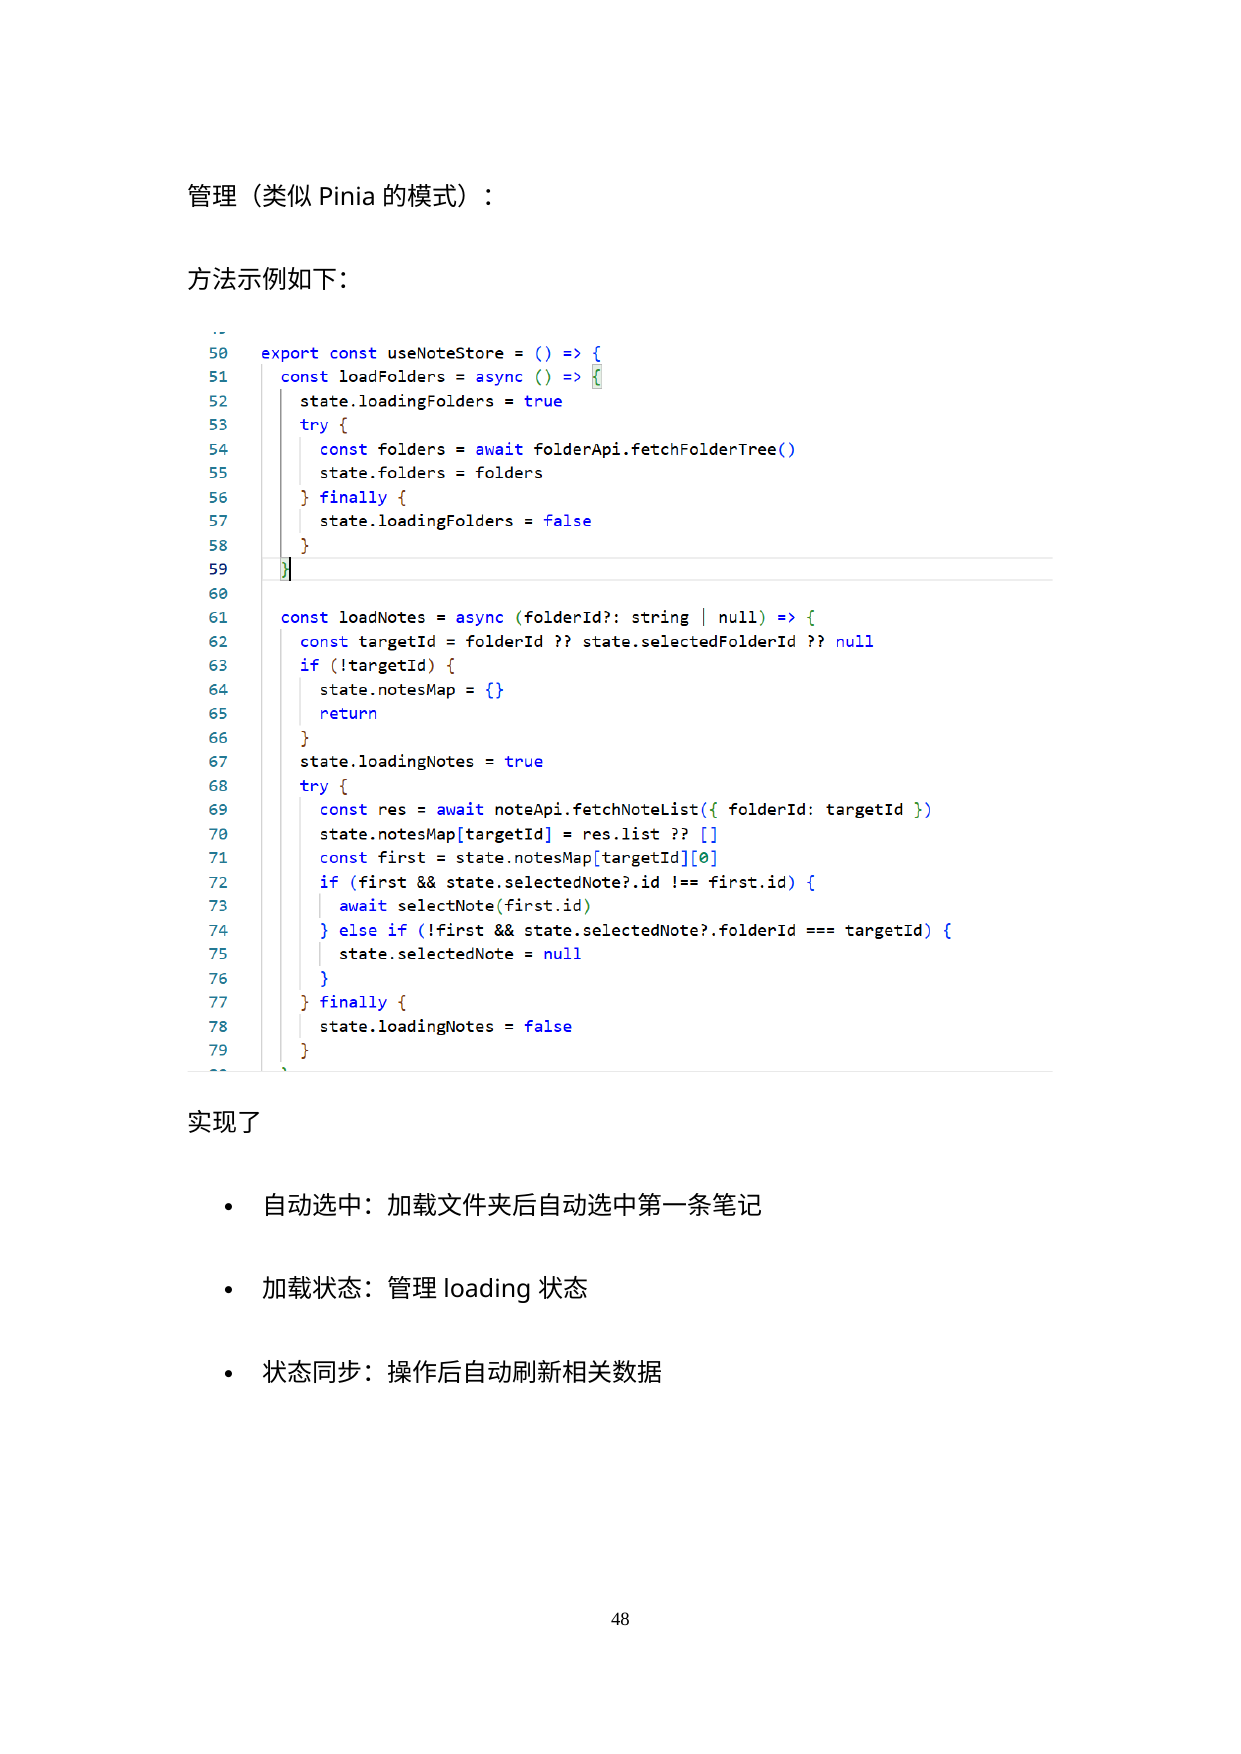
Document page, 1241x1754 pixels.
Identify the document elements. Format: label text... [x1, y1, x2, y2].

list 自动选中：加载文件夹后自动选中第一条笔记 [225, 1171, 1053, 1236]
text 位于stores/noteStore.ts，使用 Composition API 的 reactive 实现轻量状态管理（类似 Pinia 的模式）： [187, 162, 1053, 227]
text 实现了 [187, 1088, 1053, 1153]
picture [187, 332, 1053, 1072]
text 方法示例如下： [187, 245, 1053, 310]
list 状态同步：操作后自动刷新相关数据 [225, 1338, 1053, 1403]
list 加载状态：管理 loading 状态 [225, 1254, 1053, 1319]
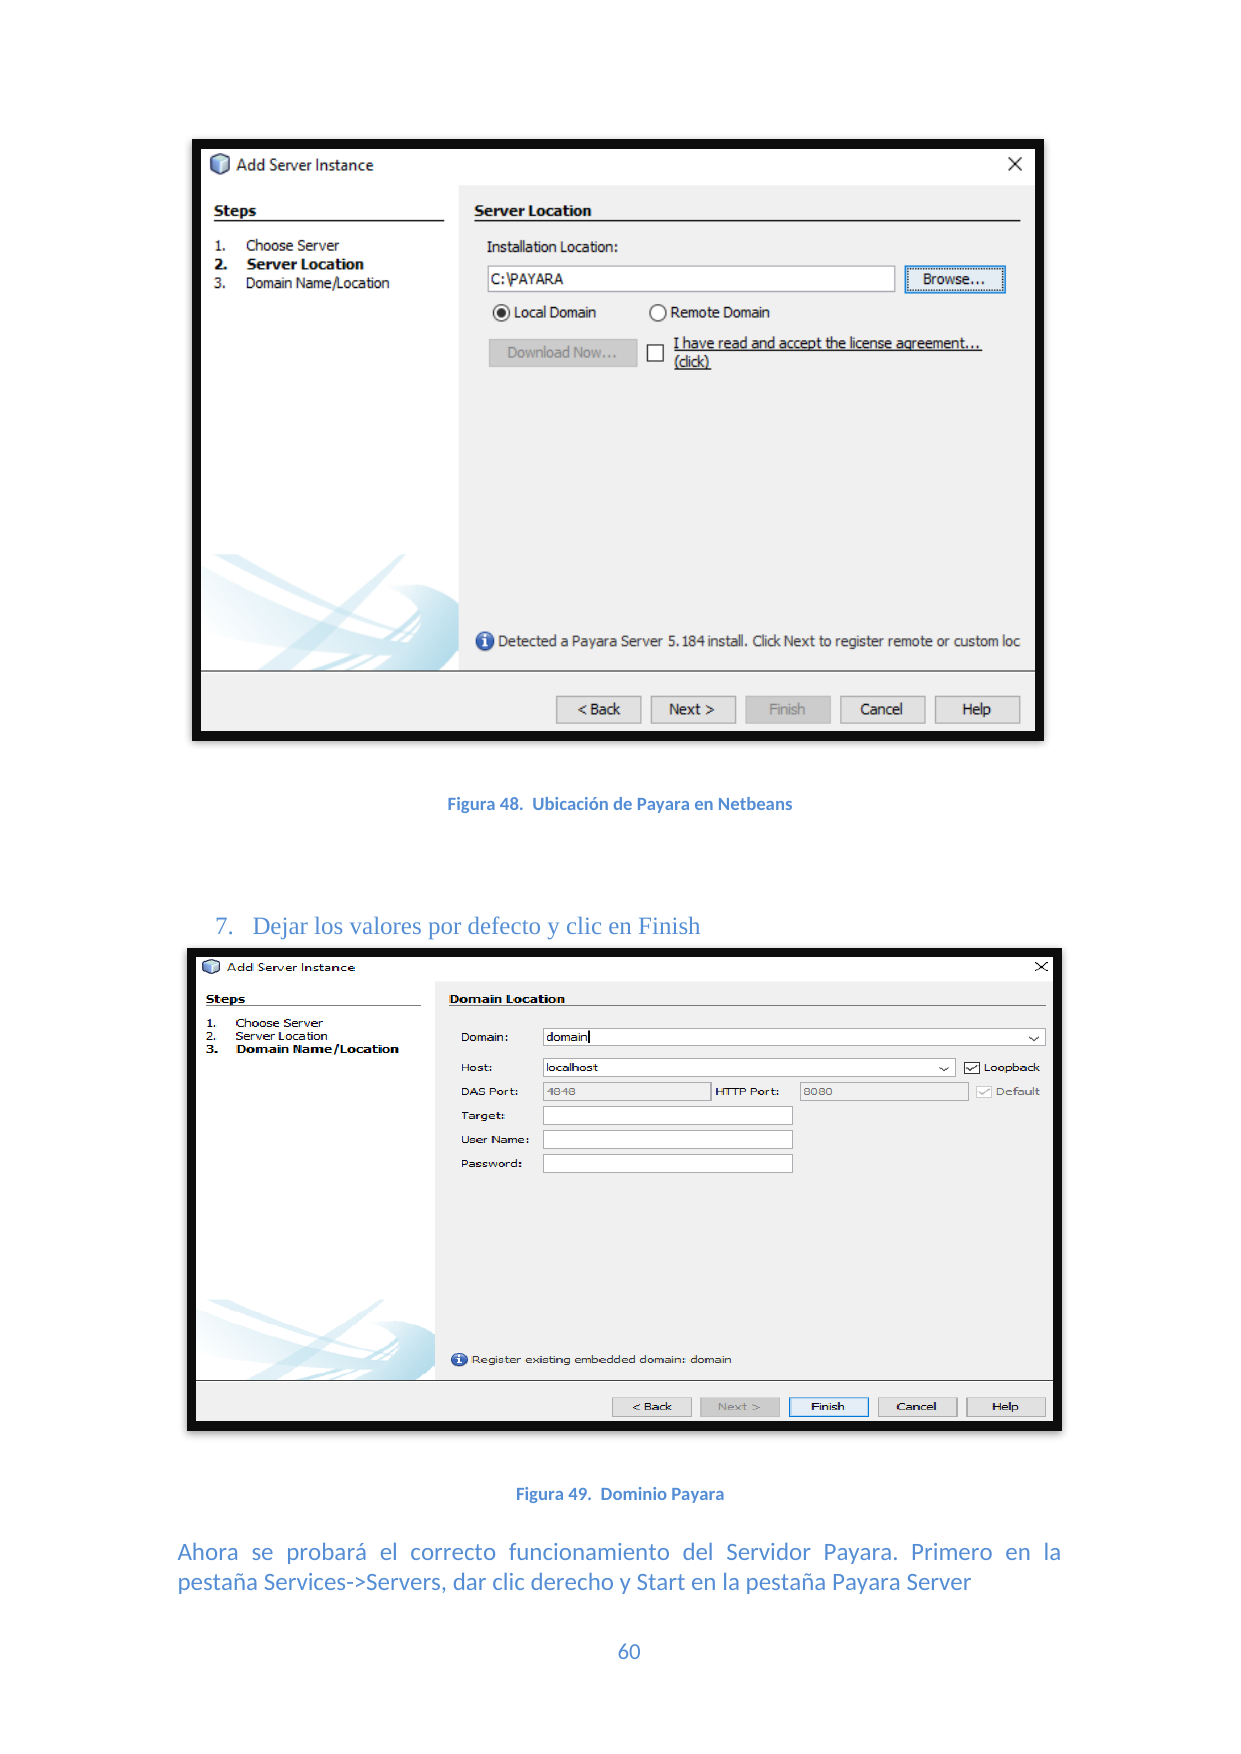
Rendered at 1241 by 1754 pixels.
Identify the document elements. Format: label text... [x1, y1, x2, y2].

text Ahora se probará el correcto funcionamiento del Servidor Payara. Primero en la pestaña Services->Servers, dar clic derecho y Start en la pestaña Payara Server [177, 1536, 1063, 1597]
list Dejar los valores por defecto y clic en Finish [215, 911, 1063, 939]
text Figura 48. Ubicación de Payara en Netbeans [177, 792, 1063, 815]
picture [201, 149, 1035, 731]
text Figura 49. Dominio Payara [177, 1482, 1063, 1505]
picture [196, 957, 1053, 1421]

= = = = = = =

EXERCISE REQUIREMENTS: Every entry above is to be transcribed exactly, with all pictures left out.

RESPONSE BELOW:
Document page, 1241x1754 pixels.
Identify the document elements. Format: label text... [x1, y1, x2, y2].

list 自动选中：加载文件夹后自动选中第一条笔记 [225, 1171, 1053, 1236]
text 位于stores/noteStore.ts，使用 Composition API 的 reactive 实现轻量状态管理（类似 Pinia 的模式）： [187, 162, 1053, 227]
text 实现了 [187, 1088, 1053, 1153]
picture [187, 332, 1053, 1072]
text 方法示例如下： [187, 245, 1053, 310]
list 状态同步：操作后自动刷新相关数据 [225, 1338, 1053, 1403]
list 加载状态：管理 loading 状态 [225, 1254, 1053, 1319]
Rendered at 1241 by 1754 pixels.
Identify the document elements. Format: label text... [x1, y1, x2, y2].

text Ahora se probará el correcto funcionamiento del Servidor Payara. Primero en la pestaña Services->Servers, dar clic derecho y Start en la pestaña Payara Server [177, 1536, 1063, 1597]
list Dejar los valores por defecto y clic en Finish [215, 911, 1063, 939]
text Figura 48. Ubicación de Payara en Netbeans [177, 792, 1063, 815]
picture [201, 149, 1035, 731]
text Figura 49. Dominio Payara [177, 1482, 1063, 1505]
picture [196, 957, 1053, 1421]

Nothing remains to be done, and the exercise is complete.